(Image comparison data)
++++

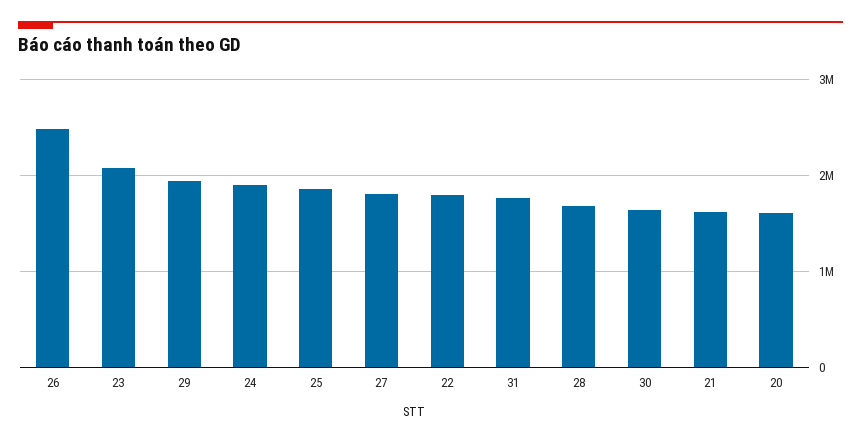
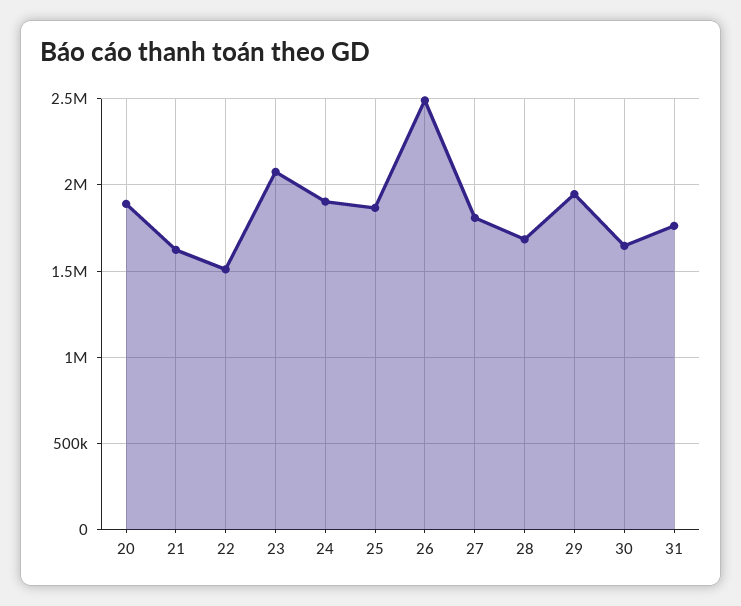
  {
    "26": 2500000,
    "23": 2100000,
    "29": 1950000,
    "24": 1900000,
    "25": 1850000,
    "27": 1800000,
-   "22": 1800000,
+   "22": 1500000,
    "31": 1750000,
    "28": 1700000,
    "30": 1650000,
    "21": 1600000,
-   "20": 1600000
+   "20": 1900000
  }

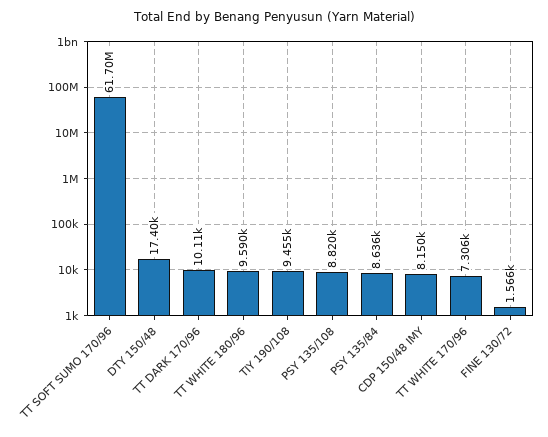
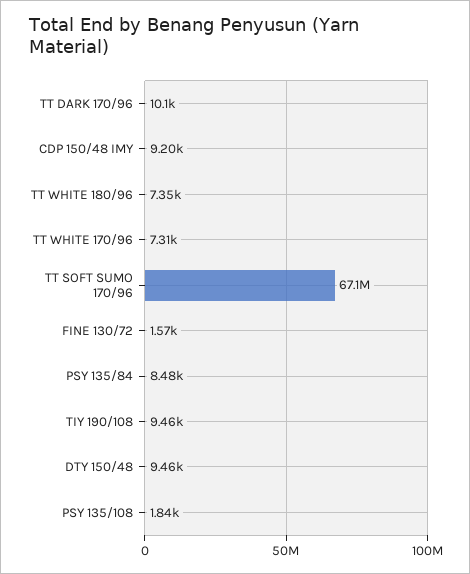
  {
-   "TT SOFT SUMO 170/96": 61700000,
+   "TT SOFT SUMO 170/96": 67100000,
-   "DTY 150/48": 17400,
+   "DTY 150/48": 9460,
    "TT DARK 170/96": 10110,
-   "TT WHITE 180/96": 9590,
+   "TT WHITE 180/96": 7350,
    "TIY 190/108": 9455,
-   "PSY 135/108": 8820,
+   "PSY 135/108": 1840,
-   "PSY 135/84": 8636,
+   "PSY 135/84": 8480,
-   "CDP 150/48 IMY": 8150,
+   "CDP 150/48 IMY": 9200,
    "TT WHITE 170/96": 7306,
    "FINE 130/72": 1566
  }

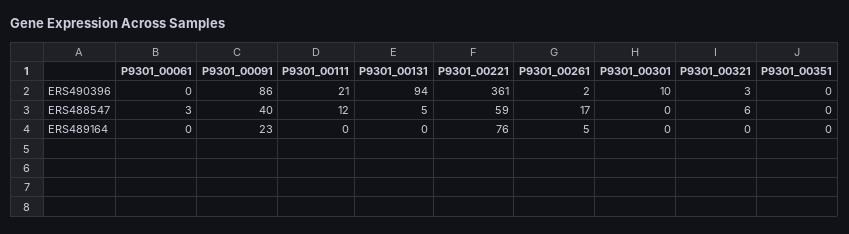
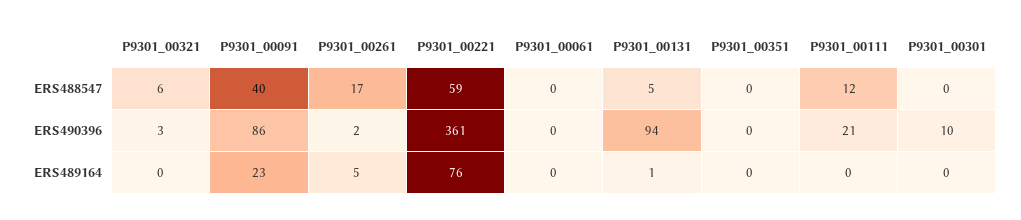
  {
    "P9301_00061": {
      "ERS490396": 0,
-     "ERS488547": 3,
+     "ERS488547": 0,
      "ERS489164": 0
    },
    "P9301_00091": {
      "ERS490396": 86,
      "ERS488547": 40,
      "ERS489164": 23
    },
    "P9301_00111": {
      "ERS490396": 21,
      "ERS488547": 12,
      "ERS489164": 0
    },
    "P9301_00131": {
      "ERS490396": 94,
      "ERS488547": 5,
-     "ERS489164": 0
+     "ERS489164": 1
    },
    "P9301_00221": {
      "ERS490396": 361,
      "ERS488547": 59,
      "ERS489164": 76
    },
    "P9301_00261": {
      "ERS490396": 2,
      "ERS488547": 17,
      "ERS489164": 5
    },
    "P9301_00301": {
      "ERS490396": 10,
      "ERS488547": 0,
      "ERS489164": 0
    },
    "P9301_00321": {
      "ERS490396": 3,
      "ERS488547": 6,
      "ERS489164": 0
    },
    "P9301_00351": {
      "ERS490396": 0,
      "ERS488547": 0,
      "ERS489164": 0
    }
  }

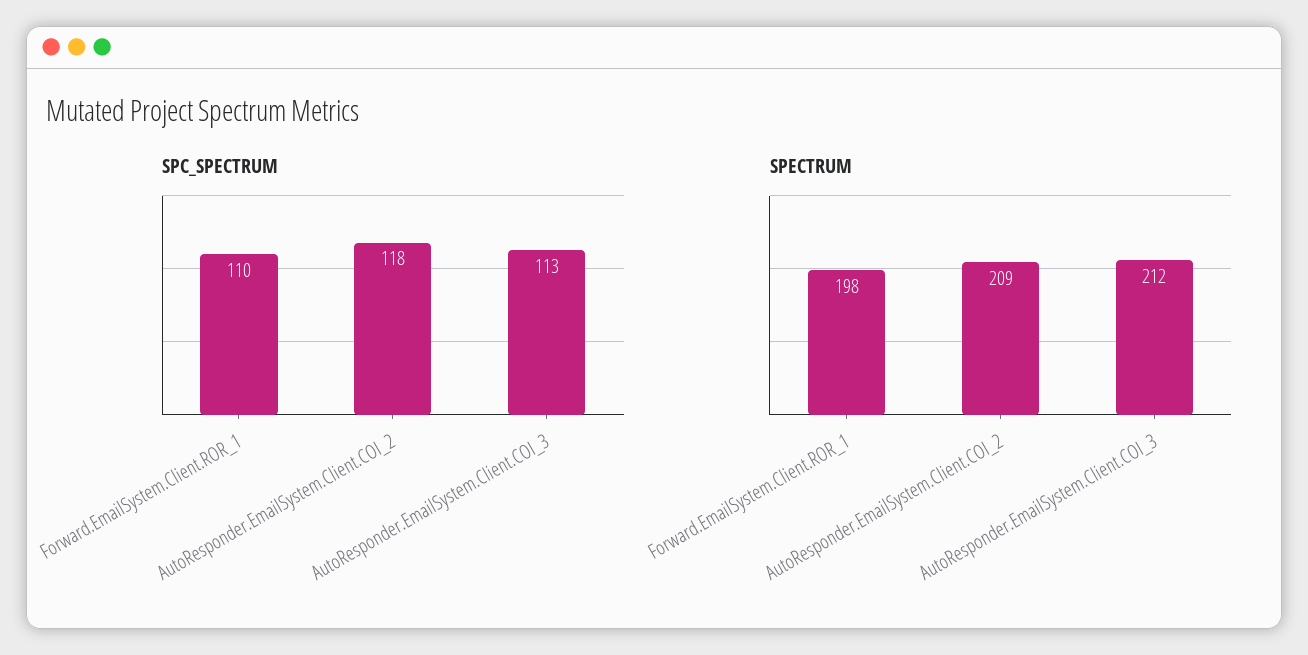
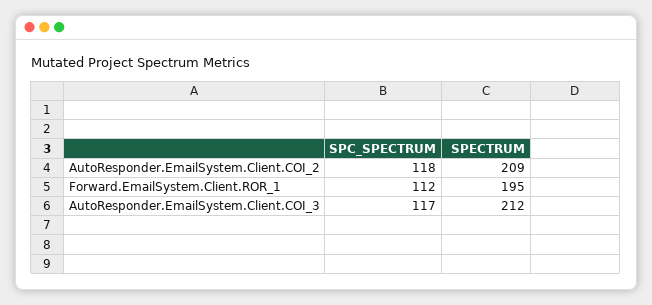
  {
    "SPC_SPECTRUM": {
-     "Forward.EmailSystem.Client.ROR_1": 110,
+     "Forward.EmailSystem.Client.ROR_1": 112,
      "AutoResponder.EmailSystem.Client.COI_2": 118,
-     "AutoResponder.EmailSystem.Client.COI_3": 113
+     "AutoResponder.EmailSystem.Client.COI_3": 117
    },
    "SPECTRUM": {
-     "Forward.EmailSystem.Client.ROR_1": 198,
+     "Forward.EmailSystem.Client.ROR_1": 195,
      "AutoResponder.EmailSystem.Client.COI_2": 209,
      "AutoResponder.EmailSystem.Client.COI_3": 212
    }
  }

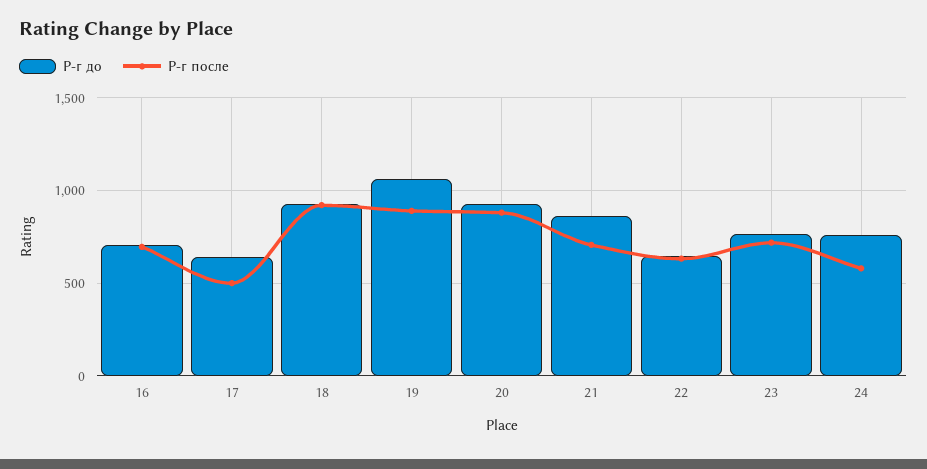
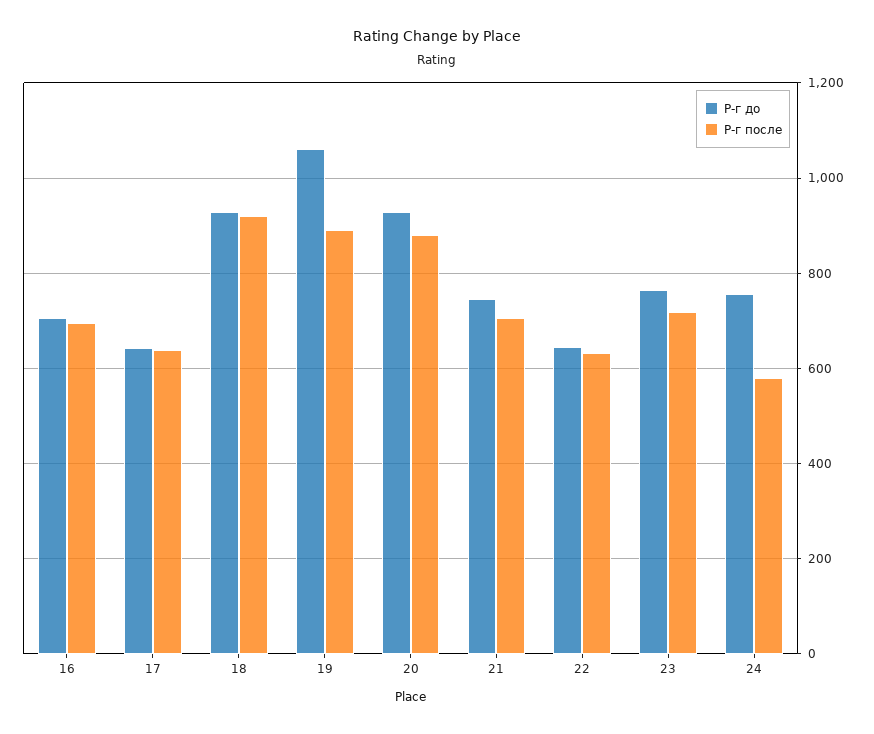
  {
    "Р-г до": {
      "16": 700,
      "17": 640,
      "18": 920,
      "19": 1060,
      "20": 920,
-     "21": 850,
+     "21": 740,
      "22": 640,
      "23": 760,
      "24": 760
    },
    "Р-г после": {
      "16": 700,
-     "17": 500,
+     "17": 640,
      "18": 920,
      "19": 900,
      "20": 880,
      "21": 700,
      "22": 640,
      "23": 720,
      "24": 580
    }
  }

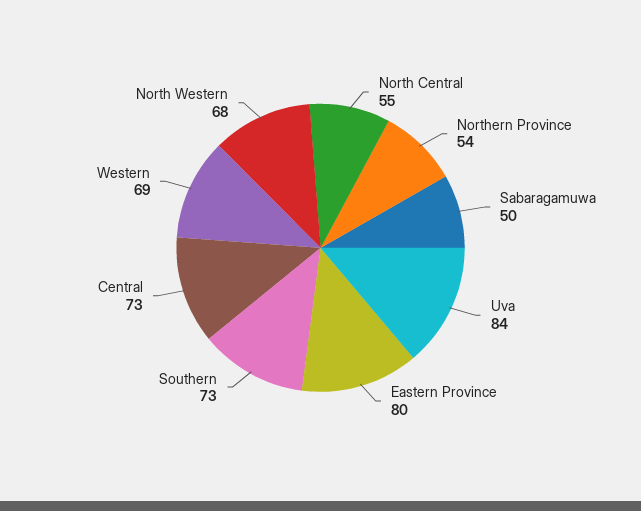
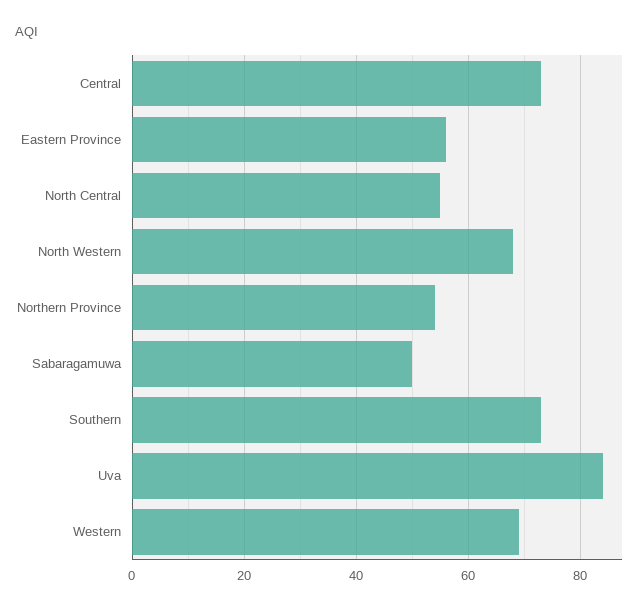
  {
    "North Central": 55,
    "Northern Province": 54,
    "Sabaragamuwa": 50,
    "Uva": 84,
-   "Eastern Province": 80,
+   "Eastern Province": 55,
    "Southern": 73,
    "Central": 73,
    "Western": 69,
    "North Western": 68
  }

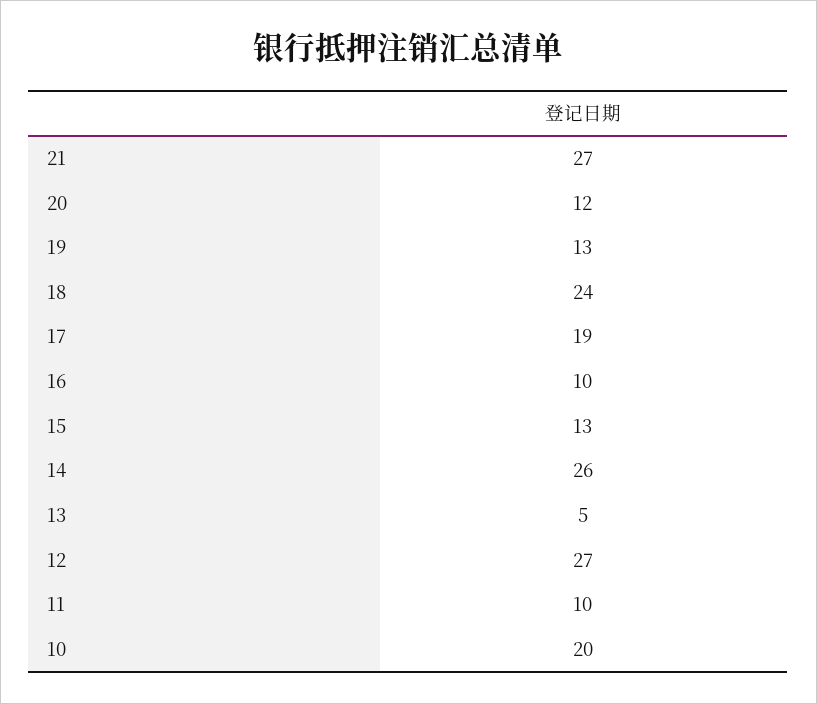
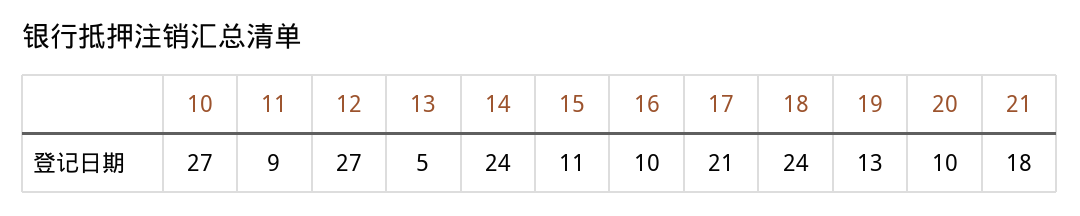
  {
-   "21": 27,
+   "21": 18,
-   "20": 12,
+   "20": 10,
    "19": 13,
    "18": 24,
-   "17": 19,
+   "17": 21,
    "16": 10,
-   "15": 13,
+   "15": 11,
-   "14": 26,
+   "14": 24,
    "13": 5,
    "12": 27,
-   "11": 10,
+   "11": 9,
-   "10": 20
+   "10": 27
  }

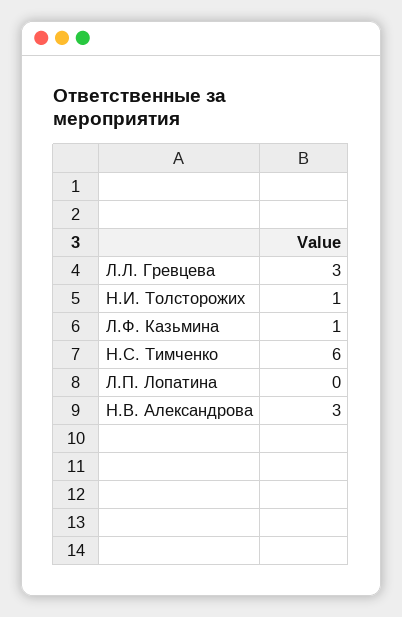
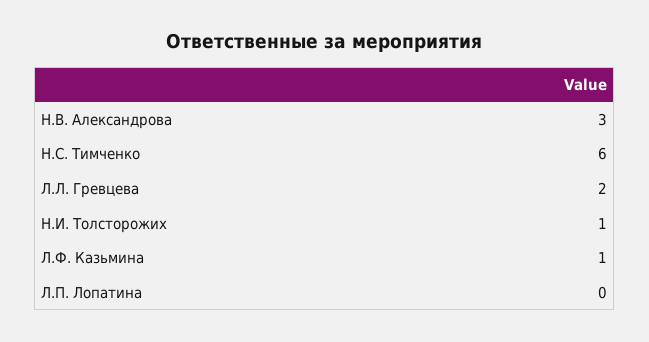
  {
-   "Л.Л. Гревцева": 3,
+   "Л.Л. Гревцева": 2,
    "Н.И. Толсторожих": 1,
    "Л.Ф. Казьмина": 1,
    "Н.С. Тимченко": 6,
    "Л.П. Лопатина": 0,
    "Н.В. Александрова": 3
  }

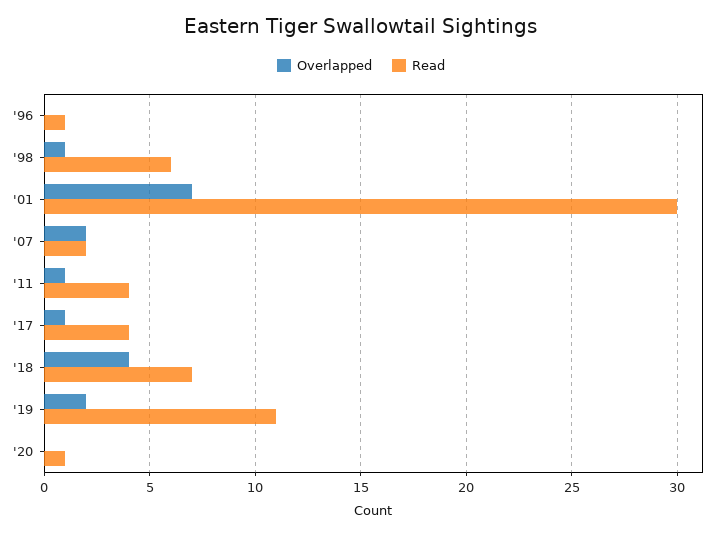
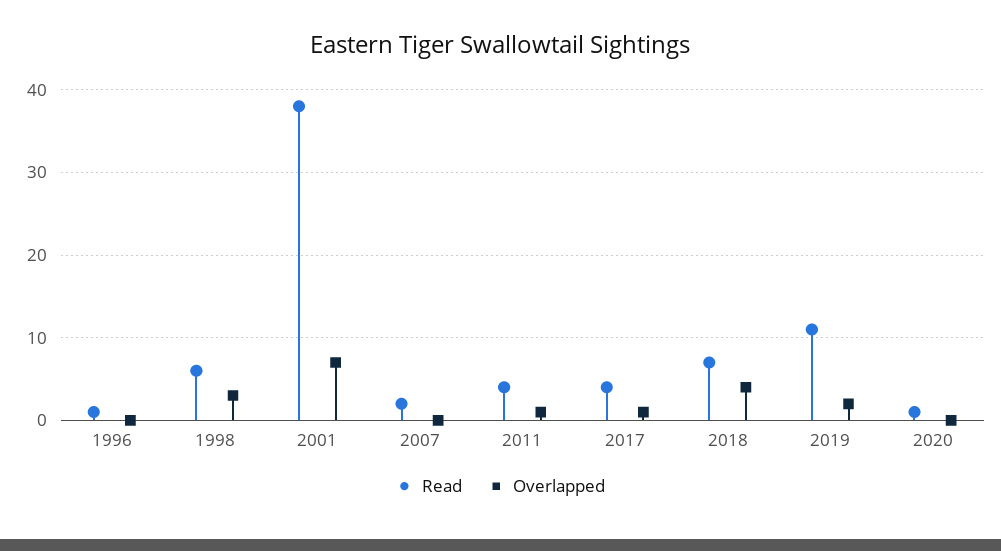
  {
    "Overlapped": {
      "'96": 0,
-     "'98": 1,
+     "'98": 3,
      "'01": 7,
-     "'07": 2,
+     "'07": 0,
      "'11": 1,
      "'17": 1,
      "'18": 4,
      "'19": 2,
      "'20": 0
    },
    "Read": {
      "'96": 1,
      "'98": 6,
-     "'01": 30,
+     "'01": 38,
      "'07": 2,
      "'11": 4,
      "'17": 4,
      "'18": 7,
      "'19": 11,
      "'20": 1
    }
  }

++++

• [Task prompt]: The entries are to be written out again exactly, though without any images.

• [Exercise solution]:
  {
    "26": 2500000,
    "23": 2100000,
    "29": 1950000,
    "24": 1900000,
    "25": 1850000,
    "27": 1800000,
-   "22": 1800000,
+   "22": 1500000,
    "31": 1750000,
    "28": 1700000,
    "30": 1650000,
    "21": 1600000,
-   "20": 1600000
+   "20": 1900000
  }

  {
-   "TT SOFT SUMO 170/96": 61700000,
+   "TT SOFT SUMO 170/96": 67100000,
-   "DTY 150/48": 17400,
+   "DTY 150/48": 9460,
    "TT DARK 170/96": 10110,
-   "TT WHITE 180/96": 9590,
+   "TT WHITE 180/96": 7350,
    "TIY 190/108": 9455,
-   "PSY 135/108": 8820,
+   "PSY 135/108": 1840,
-   "PSY 135/84": 8636,
+   "PSY 135/84": 8480,
-   "CDP 150/48 IMY": 8150,
+   "CDP 150/48 IMY": 9200,
    "TT WHITE 170/96": 7306,
    "FINE 130/72": 1566
  }

  {
    "P9301_00061": {
      "ERS490396": 0,
-     "ERS488547": 3,
+     "ERS488547": 0,
      "ERS489164": 0
    },
    "P9301_00091": {
      "ERS490396": 86,
      "ERS488547": 40,
      "ERS489164": 23
    },
    "P9301_00111": {
      "ERS490396": 21,
      "ERS488547": 12,
      "ERS489164": 0
    },
    "P9301_00131": {
      "ERS490396": 94,
      "ERS488547": 5,
-     "ERS489164": 0
+     "ERS489164": 1
    },
    "P9301_00221": {
      "ERS490396": 361,
      "ERS488547": 59,
      "ERS489164": 76
    },
    "P9301_00261": {
      "ERS490396": 2,
      "ERS488547": 17,
      "ERS489164": 5
    },
    "P9301_00301": {
      "ERS490396": 10,
      "ERS488547": 0,
      "ERS489164": 0
    },
    "P9301_00321": {
      "ERS490396": 3,
      "ERS488547": 6,
      "ERS489164": 0
    },
    "P9301_00351": {
      "ERS490396": 0,
      "ERS488547": 0,
      "ERS489164": 0
    }
  }

  {
    "SPC_SPECTRUM": {
-     "Forward.EmailSystem.Client.ROR_1": 110,
+     "Forward.EmailSystem.Client.ROR_1": 112,
      "AutoResponder.EmailSystem.Client.COI_2": 118,
-     "AutoResponder.EmailSystem.Client.COI_3": 113
+     "AutoResponder.EmailSystem.Client.COI_3": 117
    },
    "SPECTRUM": {
-     "Forward.EmailSystem.Client.ROR_1": 198,
+     "Forward.EmailSystem.Client.ROR_1": 195,
      "AutoResponder.EmailSystem.Client.COI_2": 209,
      "AutoResponder.EmailSystem.Client.COI_3": 212
    }
  }

  {
    "Р-г до": {
      "16": 700,
      "17": 640,
      "18": 920,
      "19": 1060,
      "20": 920,
-     "21": 850,
+     "21": 740,
      "22": 640,
      "23": 760,
      "24": 760
    },
    "Р-г после": {
      "16": 700,
-     "17": 500,
+     "17": 640,
      "18": 920,
      "19": 900,
      "20": 880,
      "21": 700,
      "22": 640,
      "23": 720,
      "24": 580
    }
  }

  {
    "North Central": 55,
    "Northern Province": 54,
    "Sabaragamuwa": 50,
    "Uva": 84,
-   "Eastern Province": 80,
+   "Eastern Province": 55,
    "Southern": 73,
    "Central": 73,
    "Western": 69,
    "North Western": 68
  }

  {
-   "21": 27,
+   "21": 18,
-   "20": 12,
+   "20": 10,
    "19": 13,
    "18": 24,
-   "17": 19,
+   "17": 21,
    "16": 10,
-   "15": 13,
+   "15": 11,
-   "14": 26,
+   "14": 24,
    "13": 5,
    "12": 27,
-   "11": 10,
+   "11": 9,
-   "10": 20
+   "10": 27
  }

  {
-   "Л.Л. Гревцева": 3,
+   "Л.Л. Гревцева": 2,
    "Н.И. Толсторожих": 1,
    "Л.Ф. Казьмина": 1,
    "Н.С. Тимченко": 6,
    "Л.П. Лопатина": 0,
    "Н.В. Александрова": 3
  }

  {
    "Overlapped": {
      "'96": 0,
-     "'98": 1,
+     "'98": 3,
      "'01": 7,
-     "'07": 2,
+     "'07": 0,
      "'11": 1,
      "'17": 1,
      "'18": 4,
      "'19": 2,
      "'20": 0
    },
    "Read": {
      "'96": 1,
      "'98": 6,
-     "'01": 30,
+     "'01": 38,
      "'07": 2,
      "'11": 4,
      "'17": 4,
      "'18": 7,
      "'19": 11,
      "'20": 1
    }
  }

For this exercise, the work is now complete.